Thursday, January 13, 2011
#63 The Rolling Stones-Sticky Fingers
Artist: The Rolling Stones
Album: Sticky Fingers
I've already reviewed Sticky Fingers here, but, I haven't really put the thing down since my first review, so I feel it deserves another look. While some of the things I said I still believe are true, the album is so good, that a lot of what I considered to be shortcomings I don't view in the same light anymore.
"Brown Sugar" is still one of the most killer opening tracks ever, and it sets the tone for what pretty much every song on the album has some level of fascination with: blues, heroin, and slavery. "Sway" is a much more hopeless song, and in it, life is viewed more as a chore than as anything else. If Let It Bleed was identifying with a lost-dream kind of mindset in 1969, Sticky Fingers is an album where a band has been searching for that dream and are clearly as spiritually lost as ever. "Wild Horses" illustrates peacefulness in being lost with someone, but at least being lost and together has some sort of redeeming quality to it. However, album closer and the best song on the album, "Moonlight Mile," destroys that idea, because even if there's some sort of beauty to being lost and being isolated, the fact that you're alone and surrounded by strangers if anybody at all is truly unsettling. Songs like "Wild Horses" and "Moonlight Mile" are great because of the wide range of emotions they bring out: while there is beauty in the music, there is a haunting sense of paranoia and regret within the lyrics. All of these emotions are reflective of the drugged-out nature of the music as well, which also comes across in Mick Jagger's often-impossible to understand lyrics, which would become a huge part of the next record, Exile On Main Street.
Along with the cerebral and the regret and angst of the songs mentioned, there is also an important decadence that the subject matters in the songs brings out.
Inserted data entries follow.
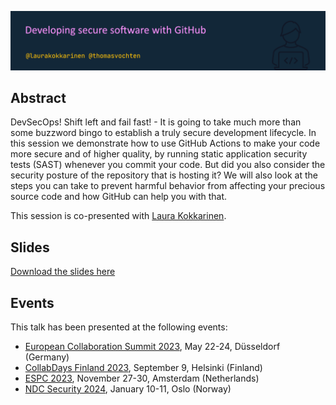 ![Developing secure software with GitHub](devsec-github.png)

## Abstract

DevSecOps! Shift left and fail fast! - It is going to take much more than some buzzword bingo to establish a truly secure development lifecycle. In this session we demonstrate how to use GitHub Actions to make your code more secure and of higher quality, by running static application security tests (SAST) whenever you commit your code. But did you also consider the security posture of the repository that is hosting it? We will also look at the steps you can take to prevent harmful behavior from affecting your precious source code and how GitHub can help you with that.

This session is co-presented with [Laura Kokkarinen](https://laurakokkarinen.com/).

## Slides

[Download the slides here](devsec-github.pdf)

## Events

This talk has been presented at the following events:

- [European Collaboration Summit 2023](https://collabsummit.eu/), May 22-24, Düsseldorf (Germany)
- [CollabDays Finland 2023](https://www.collabdays.org/2023-finland/), September 9, Helsinki (Finland)
- [ESPC 2023](https://www.sharepointeurope.com/), November 27-30, Amsterdam (Netherlands)
- [NDC Security 2024](https://ndc-security.com/), January 10-11, Oslo (Norway)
There is an upside to the drugs and the lifestyle, and The Stones don't shy away from it at all. "Brown Sugar" celebrates the forbidden fruit in the form of sexual relations with slave women. "Can't You Hear Me Knockin'" is a junkie dying for a hit, but the upbeat music and saxophone outro make it much more upbeat than some of the other songs on the album. "Bitch" celebrates how a woman can have the exact same effect on a man that junk can. And in one of their countriest songs to date, "Dead Flowers" lets that woman know that drugs make a fine substitute if the woman doesn't want to be with the man anymore.
There are songs which directly illustrate the pain of being without junk, and "Sister Morphine" and "I Got The Blues" paint a picture that nobody would want to experience in terms of helplessness and need. Sticky Fingers as a whole is paranoid, dark, deranged, and an album which is really messed up. When The Stones awake from their decadence (to a degree, at least), in 1973, it would be the end of some of the greatest music of the rock and roll era. Few albums are as stylistically diverse and true to one subject as Sticky Fingers is, and over the course of the record, you go up and down with the band. It's really a fantastic record, and one that deserves your attention just as much as their other classics.